OSU is planning to enforce a campus-wide tobacco ban in January 2014 that will prohibit the use of cigarettes and other products on campus.

OSU is planning to enforce a campus-wide tobacco ban in January 2014 that will prohibit the use of cigarettes and other products on campus. Credit: Lantern file photo

If a campus-wide ban is created but not enforced, did it happen at all?

Technically, the looming Ohio State tobacco-ban has been implemented in its education stage but not enforced on campus all semester, but it’s not uncommon to see smokers casually lighting up in buildings’ loading docks. Technically, when the ban is expected to be enforced in January 2014, rule-breakers won’t be held to strict and immediate repercussions for smoking between classes or on the walk to their car.

So, technically, does it matter?

Based on the reporting The Lantern has done over the past year, we think not.

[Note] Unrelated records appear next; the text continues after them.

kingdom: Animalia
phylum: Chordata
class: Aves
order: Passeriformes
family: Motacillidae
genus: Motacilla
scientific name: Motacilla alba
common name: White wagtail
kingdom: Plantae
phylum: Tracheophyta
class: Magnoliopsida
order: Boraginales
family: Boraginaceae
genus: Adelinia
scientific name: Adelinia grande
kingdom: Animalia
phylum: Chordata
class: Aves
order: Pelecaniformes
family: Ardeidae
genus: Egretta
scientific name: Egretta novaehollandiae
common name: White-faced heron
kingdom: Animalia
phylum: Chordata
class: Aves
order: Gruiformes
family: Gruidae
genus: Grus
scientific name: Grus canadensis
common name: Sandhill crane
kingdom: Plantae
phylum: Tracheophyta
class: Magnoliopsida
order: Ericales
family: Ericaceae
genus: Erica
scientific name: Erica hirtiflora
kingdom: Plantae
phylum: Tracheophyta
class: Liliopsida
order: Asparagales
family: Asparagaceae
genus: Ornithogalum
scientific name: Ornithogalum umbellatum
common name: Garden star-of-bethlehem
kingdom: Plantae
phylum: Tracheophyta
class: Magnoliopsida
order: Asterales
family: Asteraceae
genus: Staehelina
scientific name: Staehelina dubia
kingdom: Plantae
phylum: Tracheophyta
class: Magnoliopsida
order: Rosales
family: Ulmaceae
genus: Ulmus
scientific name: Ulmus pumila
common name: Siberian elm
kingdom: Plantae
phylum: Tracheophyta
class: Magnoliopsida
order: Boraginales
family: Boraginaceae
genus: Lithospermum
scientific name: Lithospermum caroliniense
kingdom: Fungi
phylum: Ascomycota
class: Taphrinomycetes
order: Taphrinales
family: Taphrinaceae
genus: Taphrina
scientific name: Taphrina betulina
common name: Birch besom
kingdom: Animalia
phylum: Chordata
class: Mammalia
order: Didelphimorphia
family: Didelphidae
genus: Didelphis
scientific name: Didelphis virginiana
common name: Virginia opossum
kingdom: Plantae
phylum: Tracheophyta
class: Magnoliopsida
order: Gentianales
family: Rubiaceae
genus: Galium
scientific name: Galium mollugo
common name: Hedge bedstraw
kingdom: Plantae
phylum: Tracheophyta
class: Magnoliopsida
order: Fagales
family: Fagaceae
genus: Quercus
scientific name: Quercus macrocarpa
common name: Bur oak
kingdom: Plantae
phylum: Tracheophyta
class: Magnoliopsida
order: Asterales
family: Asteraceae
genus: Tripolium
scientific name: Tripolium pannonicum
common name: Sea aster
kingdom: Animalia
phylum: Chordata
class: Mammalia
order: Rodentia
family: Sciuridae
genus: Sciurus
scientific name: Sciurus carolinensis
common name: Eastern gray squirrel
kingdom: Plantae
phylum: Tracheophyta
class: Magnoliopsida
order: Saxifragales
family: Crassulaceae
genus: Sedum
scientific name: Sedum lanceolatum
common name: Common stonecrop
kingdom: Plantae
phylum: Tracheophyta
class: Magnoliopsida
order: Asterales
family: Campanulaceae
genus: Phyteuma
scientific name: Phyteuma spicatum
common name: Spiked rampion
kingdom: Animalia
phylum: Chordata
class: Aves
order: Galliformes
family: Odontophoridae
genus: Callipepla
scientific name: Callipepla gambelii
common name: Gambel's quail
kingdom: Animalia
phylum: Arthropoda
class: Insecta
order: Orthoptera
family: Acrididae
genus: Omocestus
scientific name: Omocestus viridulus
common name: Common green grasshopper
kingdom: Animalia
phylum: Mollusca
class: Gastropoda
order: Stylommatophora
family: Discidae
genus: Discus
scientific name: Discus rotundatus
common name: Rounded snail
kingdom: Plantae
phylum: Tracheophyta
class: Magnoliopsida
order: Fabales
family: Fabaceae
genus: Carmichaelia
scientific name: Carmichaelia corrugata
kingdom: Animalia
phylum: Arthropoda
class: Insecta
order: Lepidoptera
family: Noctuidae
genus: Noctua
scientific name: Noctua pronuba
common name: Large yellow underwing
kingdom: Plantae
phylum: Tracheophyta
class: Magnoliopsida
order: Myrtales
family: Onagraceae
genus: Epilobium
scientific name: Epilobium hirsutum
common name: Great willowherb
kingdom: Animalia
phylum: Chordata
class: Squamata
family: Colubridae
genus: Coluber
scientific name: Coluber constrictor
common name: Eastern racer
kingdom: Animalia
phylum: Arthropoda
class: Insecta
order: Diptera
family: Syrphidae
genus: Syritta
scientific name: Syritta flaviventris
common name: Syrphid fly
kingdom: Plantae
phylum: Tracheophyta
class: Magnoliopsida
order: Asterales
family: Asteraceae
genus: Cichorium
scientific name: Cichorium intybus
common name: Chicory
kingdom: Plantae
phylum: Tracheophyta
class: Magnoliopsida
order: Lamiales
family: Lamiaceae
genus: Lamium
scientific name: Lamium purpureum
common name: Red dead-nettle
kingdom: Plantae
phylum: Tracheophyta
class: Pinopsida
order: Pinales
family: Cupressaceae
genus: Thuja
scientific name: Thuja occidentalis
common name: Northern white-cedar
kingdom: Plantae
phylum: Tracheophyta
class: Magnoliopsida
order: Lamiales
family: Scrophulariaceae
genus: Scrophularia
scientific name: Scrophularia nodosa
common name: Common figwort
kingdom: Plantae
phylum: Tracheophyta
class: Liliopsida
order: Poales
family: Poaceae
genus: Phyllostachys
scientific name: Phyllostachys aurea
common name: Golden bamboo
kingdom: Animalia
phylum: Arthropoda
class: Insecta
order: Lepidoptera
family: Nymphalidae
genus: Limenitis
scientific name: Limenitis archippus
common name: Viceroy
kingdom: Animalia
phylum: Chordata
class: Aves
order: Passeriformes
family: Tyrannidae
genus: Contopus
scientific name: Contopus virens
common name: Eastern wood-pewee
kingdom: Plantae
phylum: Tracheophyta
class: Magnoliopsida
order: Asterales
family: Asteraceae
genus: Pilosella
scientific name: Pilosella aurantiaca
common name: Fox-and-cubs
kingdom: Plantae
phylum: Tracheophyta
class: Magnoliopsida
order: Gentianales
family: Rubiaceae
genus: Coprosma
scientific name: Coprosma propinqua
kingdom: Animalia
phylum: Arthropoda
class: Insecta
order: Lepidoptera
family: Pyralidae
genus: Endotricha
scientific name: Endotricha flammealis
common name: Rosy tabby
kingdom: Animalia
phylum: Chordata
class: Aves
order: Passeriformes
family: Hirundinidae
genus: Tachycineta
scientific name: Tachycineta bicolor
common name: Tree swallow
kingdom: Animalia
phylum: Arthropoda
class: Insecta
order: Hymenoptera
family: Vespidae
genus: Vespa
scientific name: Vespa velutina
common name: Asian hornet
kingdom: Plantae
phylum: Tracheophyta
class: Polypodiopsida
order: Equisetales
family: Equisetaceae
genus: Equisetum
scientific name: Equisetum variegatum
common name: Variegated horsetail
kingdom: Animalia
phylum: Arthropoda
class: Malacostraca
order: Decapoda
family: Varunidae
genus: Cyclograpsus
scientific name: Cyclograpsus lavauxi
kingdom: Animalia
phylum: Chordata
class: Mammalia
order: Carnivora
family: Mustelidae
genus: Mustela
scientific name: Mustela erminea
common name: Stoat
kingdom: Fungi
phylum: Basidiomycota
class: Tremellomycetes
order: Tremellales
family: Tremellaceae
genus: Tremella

In theory, the campus-wide smoking ban is a great idea. Smoking is bad for the health of smokers and others around them, so naturally it makes sense for a university like OSU, with a world-renowned Medical Center and cutting edge research, to be against it.

In theory, it’s understandable why some students or staff would be upset about being forced to stop smoking on campus. No one likes an inconvenient rule change, whether the university has the right to make that decision or not. Which it does.

Also in theory, it would be a ridiculous use of resources to have our university police officers stopping students on the Oval and asking them to put out their cigs, or showing up in the back row of lecture halls to tell students they can’t use chewing tobacco.

So in reality, what should the smoking ban do? The answer is nothing, which is demonstrated by the lack of serious enforcement behind the plan.

The tobacco-ban is all bark, no bite.

In July 2012, the Ohio Board of Regents, an Ohio governing education body, recommended all Ohio public universities implement a tobacco ban. OSU followed suit with its own ban that was initially expected to be launched in August, according to a university-wide email sent by former OSU President E. Gordon Gee.

But August rolled around and the ban was pushed back.

Back in March at an editorial board interview with The Lantern, Gee discussed the ban which, at the time, would be recommended for adoption by the Board of Trustees the next month.

“We are recommending that we move to a tobacco-free campus. I think that’s very important,” Gee said. “We have a tobacco-free medical center and now we want to have a tobacco-free campus.”

At the time, Gee did not specify the methods the university would use to enforce it.

Until very recently, no one had.

In September, The Lantern reported the smoking ban would not be enforced by university police but instead, reported offenders would be held accountable to OSU Human Resources and the Student Code of Conduct.

Punishments for students could range from letters of reprimand, which are written letters issued because of a student’s misconduct, to dismissal.

Anyone can report a violation, but the question is who would take the time to do such a thing?

For this we reference the bystander effect, a psychological phenomenon in which individuals do not offer help to a person in need if there are other people around who they assume will do it instead.

Except in this case there is no victim, it’s a smoker lurking behind the Ohio Union, and 911 isn’t involved. It’s instead the heavy hand of an OSU crackdown.

Would you call this one in? Our guess is no.

If OSU wants a ban to be taken seriously, then the university should focus on creating rules it knows it can and will enforce.